- **Görev 1**:
Metne göre Uşak valisi neden merkeze alındı?
- **Görev 2**:
Metinden bir bölümü olduğu gibi çıkarın: "Adolf Hitler, cezalandırılmasını" sözlerinin geçtiği yerden başlayın, "anlam ifade etmiyor." sözlerinden sonra durun.

- **Verilen metin**:
Gaziantep valisinin bir yargı kararı üzerine attığı bu tweet iktidarın hoşuna gitmiş olmalı ki “Sen işine bak, bu konulara karışma” diyen olmadı. Ama Uşak valisi, eski milletvekili olan eşinin attığı tweet nedeniyle merkeze alındı.

Şaşırdık mı? Elbette hayır.

GEÇER, BUGÜNLER DE GEÇER

Davanın içeriğini ve kararın hukuki tarafını tartışmanın bir anlamı yok. Bu intikam ve gözdağı verme amacıyla açılmış bir davaydı ve talimatla mahkûmiyet kararı verildi. Yoksa kendileri de Gezi direnişinin kendiliğinden gelişen bir hareket olduğunu biliyor. Nitekim daha önce açılan dava düşmüştü. Kapanan bir davanın yeniden açılabilmesi ancak yeni delillerin dosyaya girmesiyle mümkündür. Delil diye Gezi’den çok öncesine ait ses kayıtlarını sundular. 17-26 Aralık sürecinde gerçek olduğu kanıtlanan ses kayıtları delil kabul edilmiyor ama Gezi Davası’ında ediliyor. 

Adolf Hitler, cezalandırılmasını istediği bir sanığı mahkemenin suçsuz bulması üzerine tepkisini “Benim suçlu diye ilan ettiğim bir kimseyi, bir Alman mahkemesinin suçsuz bulması bir daha görülmeyecektir” sözleriyle dile getirmişti. İktidarın serbestliğini kısıtlıyordu. Hitler için hukuk sadece bir araçtı. Bunun ötesinde hiçbir değeri yoktu. Günümüz Türkiyesi’nde de hukuk artık iktidar için araçtan öte bir anlam ifade etmiyor.

- **Mevcut veriler**:

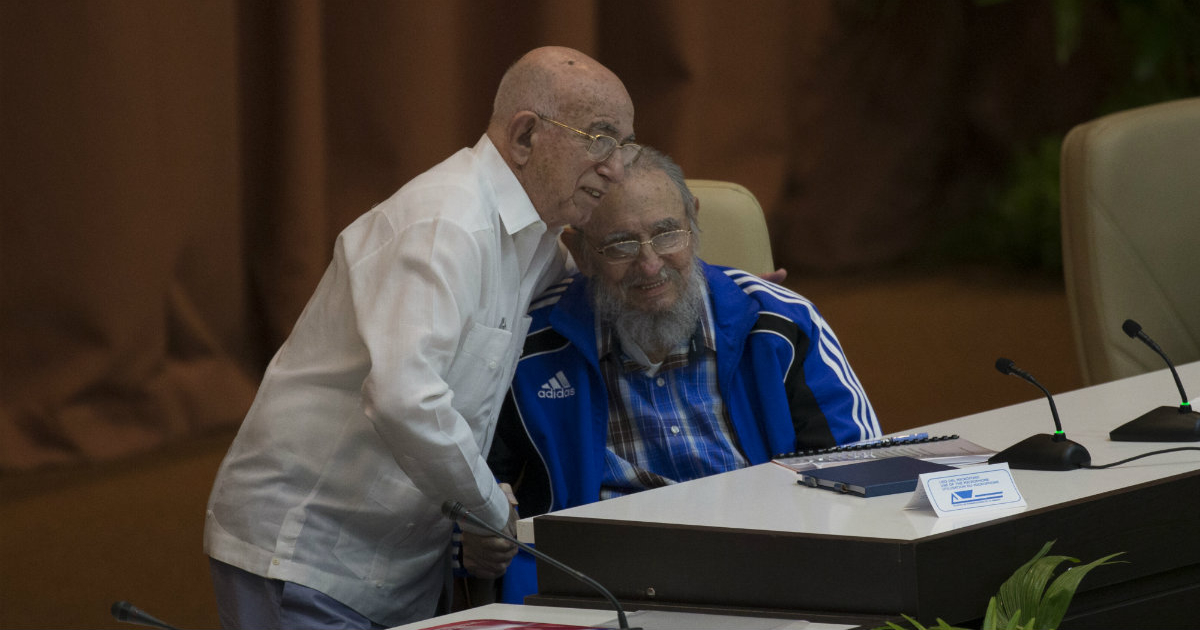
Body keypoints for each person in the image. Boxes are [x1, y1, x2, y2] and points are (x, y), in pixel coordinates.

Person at [203, 46, 640, 629]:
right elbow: (404, 398)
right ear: (526, 136)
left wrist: (721, 290)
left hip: (398, 559)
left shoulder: (537, 236)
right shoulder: (447, 226)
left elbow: (598, 300)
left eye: (626, 147)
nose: (617, 168)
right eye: (601, 140)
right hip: (307, 552)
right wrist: (490, 510)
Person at [481, 147, 881, 601]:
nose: (650, 265)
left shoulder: (779, 324)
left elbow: (861, 472)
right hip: (597, 589)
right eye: (620, 244)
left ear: (693, 221)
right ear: (579, 251)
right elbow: (477, 499)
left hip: (767, 569)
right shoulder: (529, 347)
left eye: (667, 234)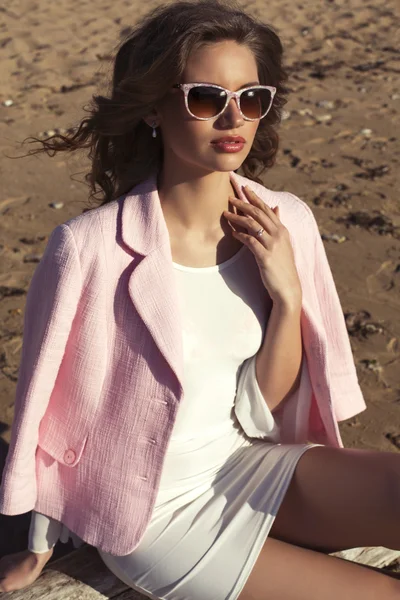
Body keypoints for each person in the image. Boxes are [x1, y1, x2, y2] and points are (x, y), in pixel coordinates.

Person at [0, 0, 399, 598]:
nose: (233, 117)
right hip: (157, 515)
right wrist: (33, 544)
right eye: (207, 98)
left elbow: (260, 409)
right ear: (156, 108)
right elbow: (48, 406)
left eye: (252, 98)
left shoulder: (285, 221)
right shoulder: (88, 248)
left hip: (252, 463)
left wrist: (287, 296)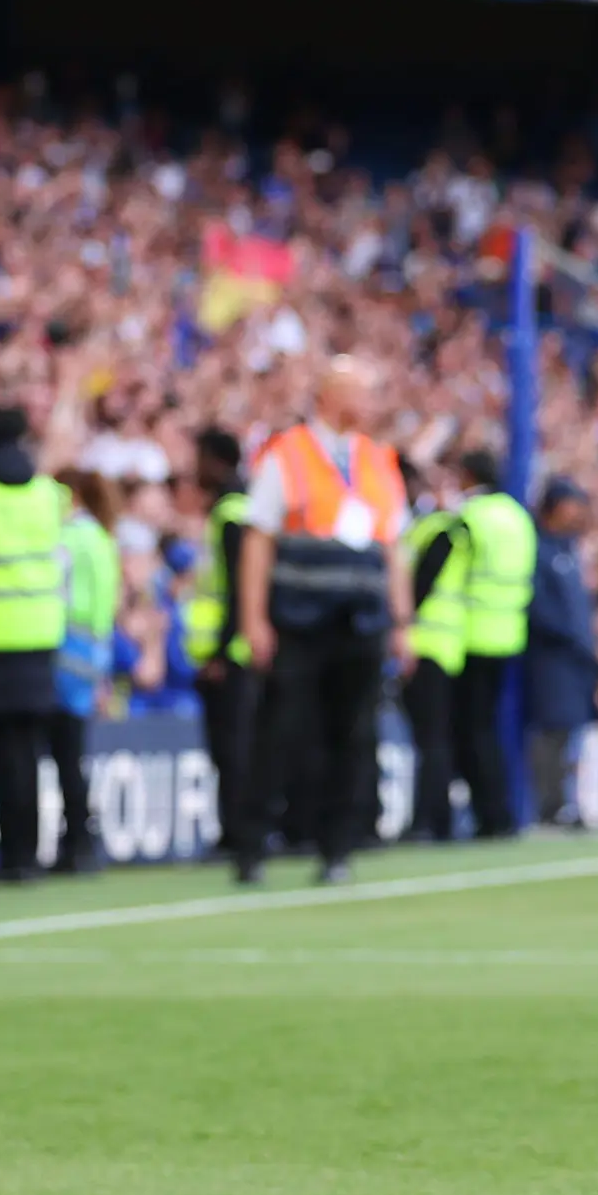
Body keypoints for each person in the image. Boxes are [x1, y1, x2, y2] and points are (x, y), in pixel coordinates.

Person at [232, 354, 409, 887]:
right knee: (279, 732)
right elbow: (258, 541)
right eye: (363, 391)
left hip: (361, 623)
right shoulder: (286, 455)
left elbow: (393, 548)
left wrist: (402, 623)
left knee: (352, 737)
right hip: (300, 620)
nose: (372, 403)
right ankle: (252, 845)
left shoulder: (379, 460)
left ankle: (337, 848)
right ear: (330, 395)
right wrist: (253, 618)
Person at [0, 402, 78, 881]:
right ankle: (30, 847)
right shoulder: (48, 493)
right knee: (30, 750)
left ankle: (16, 851)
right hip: (40, 634)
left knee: (1, 754)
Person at [444, 448, 536, 838]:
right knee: (488, 729)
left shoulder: (470, 518)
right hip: (509, 632)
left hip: (471, 634)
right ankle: (499, 811)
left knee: (473, 731)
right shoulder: (517, 516)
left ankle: (491, 814)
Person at [179, 425, 258, 851]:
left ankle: (239, 831)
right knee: (231, 747)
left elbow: (237, 591)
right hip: (231, 650)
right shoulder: (231, 509)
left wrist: (220, 652)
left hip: (230, 653)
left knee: (233, 748)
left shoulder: (231, 513)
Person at [522, 477, 598, 828]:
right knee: (551, 731)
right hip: (551, 656)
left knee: (569, 732)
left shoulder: (568, 549)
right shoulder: (538, 549)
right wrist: (569, 635)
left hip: (575, 657)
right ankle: (548, 806)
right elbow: (538, 605)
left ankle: (565, 802)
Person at [396, 460, 469, 841]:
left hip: (429, 644)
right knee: (434, 737)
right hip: (443, 644)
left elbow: (420, 585)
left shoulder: (439, 529)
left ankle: (428, 820)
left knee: (431, 738)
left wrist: (402, 629)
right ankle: (436, 819)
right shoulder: (430, 527)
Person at [54, 464, 123, 862]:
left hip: (66, 651)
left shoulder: (69, 539)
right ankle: (81, 837)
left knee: (64, 753)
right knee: (73, 751)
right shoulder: (100, 537)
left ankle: (76, 840)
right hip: (93, 651)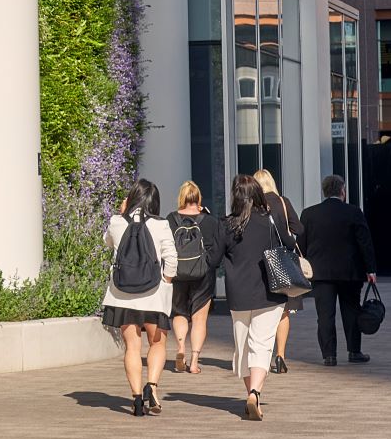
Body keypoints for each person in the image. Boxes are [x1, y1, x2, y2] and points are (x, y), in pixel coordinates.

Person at [103, 179, 179, 417]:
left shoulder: (116, 222)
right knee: (157, 343)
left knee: (132, 347)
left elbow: (107, 243)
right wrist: (166, 281)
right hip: (153, 295)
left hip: (123, 295)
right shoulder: (161, 224)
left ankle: (136, 398)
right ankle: (152, 387)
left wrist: (122, 213)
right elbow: (172, 258)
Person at [219, 173, 286, 421]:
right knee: (262, 343)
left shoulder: (226, 224)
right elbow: (288, 243)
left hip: (239, 293)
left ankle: (250, 393)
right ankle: (255, 393)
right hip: (269, 290)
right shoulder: (270, 219)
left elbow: (215, 258)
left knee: (243, 345)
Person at [298, 175, 379, 366]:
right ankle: (354, 351)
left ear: (324, 192)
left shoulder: (309, 214)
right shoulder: (353, 212)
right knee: (351, 311)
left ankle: (329, 355)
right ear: (342, 191)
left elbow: (301, 244)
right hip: (349, 273)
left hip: (321, 273)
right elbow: (365, 243)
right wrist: (371, 269)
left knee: (325, 315)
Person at [167, 181, 224, 374]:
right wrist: (209, 264)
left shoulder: (171, 219)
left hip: (178, 274)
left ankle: (181, 347)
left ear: (181, 198)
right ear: (198, 199)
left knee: (179, 313)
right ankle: (194, 361)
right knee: (199, 318)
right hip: (203, 275)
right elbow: (218, 251)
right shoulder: (210, 221)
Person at [253, 169, 304, 375]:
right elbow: (298, 228)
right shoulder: (283, 202)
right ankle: (280, 355)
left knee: (261, 310)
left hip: (259, 263)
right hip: (282, 263)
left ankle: (260, 357)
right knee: (283, 312)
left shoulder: (253, 205)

- **Yanıt 1**:
Eski milletvekili olan eşinin attığı tweet nedeniyle merkeze alındı.

- **Yanıt 2**:
Adolf Hitler, cezalandırılmasını istediği bir sanığı mahkemenin suçsuz bulması üzerine tepkisini “Benim suçlu diye ilan ettiğim bir kimseyi, bir Alman mahkemesinin suçsuz bulması bir daha görülmeyecektir” sözleriyle dile getirmişti. İktidarın serbestliğini kısıtlıyordu. Hitler için hukuk sadece bir araçtı. Bunun ötesinde hiçbir değeri yoktu. Günümüz Türkiyesi’nde de hukuk artık iktidar için araçtan öte bir anlam ifade etmiyor.